Thank you all for praying and for your encouraging letters. I've already heard back from several of you that you are praying for Moriah's friend, Yayra, and also for the Volta Home children. Moriah did have an opportunity to spend some special time with Yayra yesterday as Sarah offered to take her out to the village and then to bring Yayra back into town for a little shopping. Sarah told me today that she thinks that Yayra probably has malaria as her skin was very hot to the touch yesterday. It's amazing that she even wanted to come shopping in town yesterday, but she probably never gets to do special things like that, so that explains it a bit. Please keep praying.

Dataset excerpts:
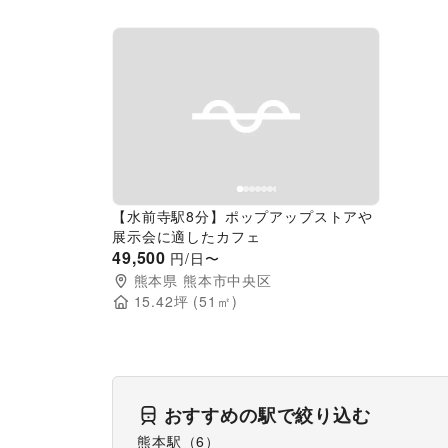
Previous slide
Next slide
【水前寺駅8分】ポップアップストアや
展示会に適したカフェ
49,500
円/日〜
熊本県
熊本市中央区
15.42
坪 (
51
㎡)
おすすめの駅で絞り込む
熊本駅
（
6
）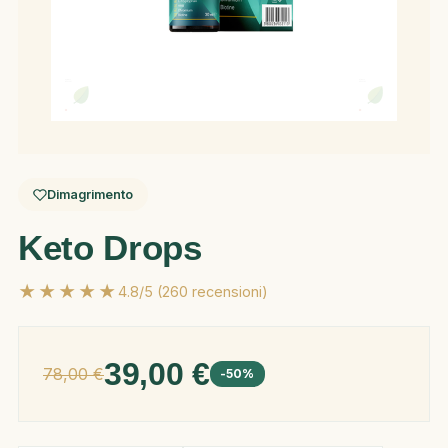
Dimagrimento
Keto Drops
★★★★★
4.8/5 (260 recensioni)
39,00 €
78,00 €
-50%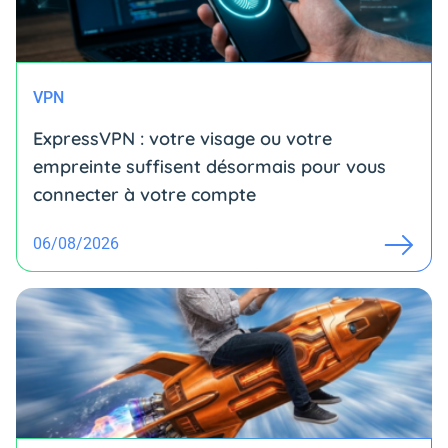
VPN
ExpressVPN : votre visage ou votre
empreinte suffisent désormais pour vous
connecter à votre compte
06/08/2026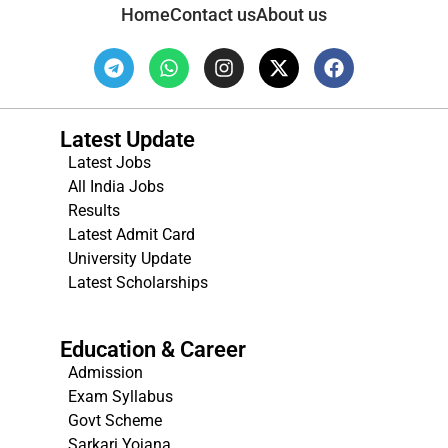
Home
Contact us
About us
Latest Update
Latest Jobs
All India Jobs
Results
Latest Admit Card
University Update
s
Latest Scholarships
Education & Career
Admission
Exam Syllabus
Govt Scheme
Sarkari Yojana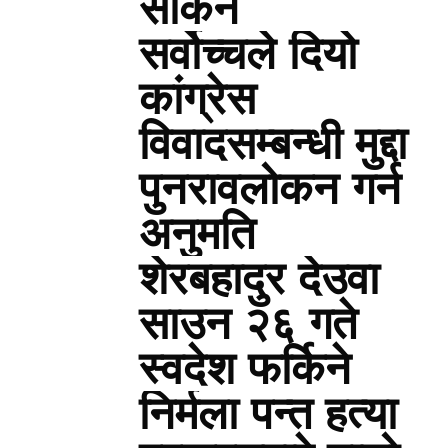
सकिने
सर्वोच्चले दियो
कांग्रेस
विवादसम्बन्धी मुद्दा
पुनरावलोकन गर्न
अनुमति
शेरबहादुर देउवा
साउन २६ गते
स्वदेश फर्किने
निर्मला पन्त हत्या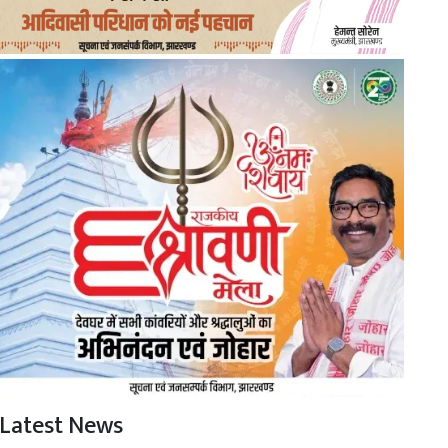
Latest News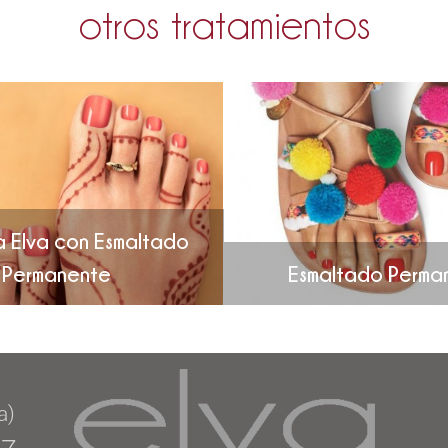
otros tratamientos
a Elva con Esmaltado
Permanente
Esmaltado Perma
a)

Problem: Please state what led Sarah to think that Yayra probably has malaria, according to the update above.

The answer: Yayra's skin was very hot to the touch yesterday.